Here are some things I learned about amaranth (thanks to for the lesson!)

  • It is a complete protein (Yay!) and for those of us who don't eat meat or would like to cut back on our meat consumption this is a great thing. A protein is considered complete when it contains all 9 essential amino acids that our bodies don't create. In this case amaranth contains lysine -- an amino acid that is typically missing in most grains. 
  • It is also good for your heart and studies have shown it to be a cholesterol lowering whole grain (for more information and links to these studies please visit

  • And it's gluten free -- and with all they hype around gluten right now that seems to always be a plus. 
  • It also has a ton of magnesium and iron
I also read that it can be popped, like corn. How cool is that -- I am super excited to try that out and see if it can satisfy when my crunchy munchy cravings hit. Or to throw on top of salads. Or soup.

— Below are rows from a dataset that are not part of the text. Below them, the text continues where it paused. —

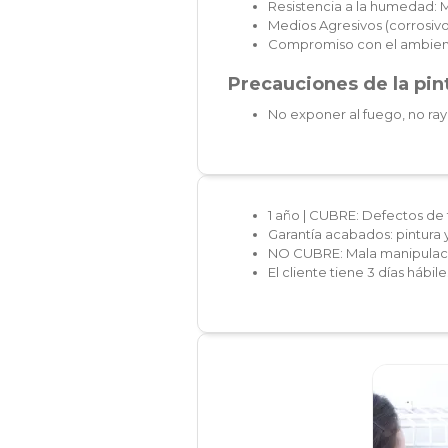
Resistencia a la humedad: 
Medios Agresivos (corrosivos
Compromiso con el ambien
Precauciones de la pint
No exponer al fuego, no ray
1 año | CUBRE: Defectos de 
Garantía acabados: pintura 
NO CUBRE: Mala manipulaci
El cliente tiene 3 días hábi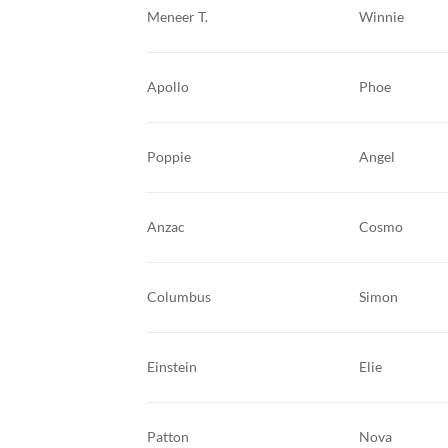
Meneer T.
Winnie
Apollo
Phoe
Poppie
Angel
Anzac
Cosmo
Columbus
Simon
Einstein
Elie
Patton
Nova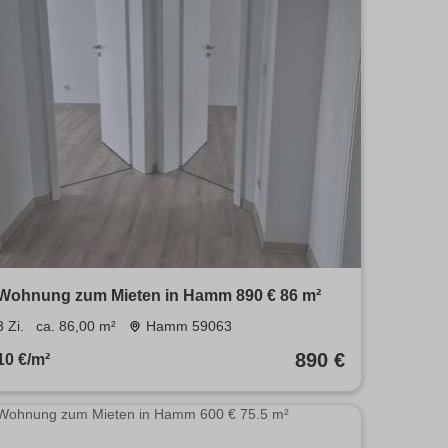
Wohnung zum Mieten in Hamm 890 € 86 m²
3 Zi.
ca. 86,00 m²
Hamm 59063
890 €
10 €/m²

So if you have a chance pick up some amaranth and try it. Leave any recipes in the comments below. I would love to know what you think and am always on the lookout for killer recipes (that may get my kid to eat something other than fruit and cheese-- but it could be worse.) I used Bob's Red Mill brand as I (indirectly) mentioned above. Because I am obsessed with Bob's Red Mill (it may be my very favorite place in the Pacific Northwest second only to Cannon Beach -- but seriously the corn grits may have been life changing. Not kidding.)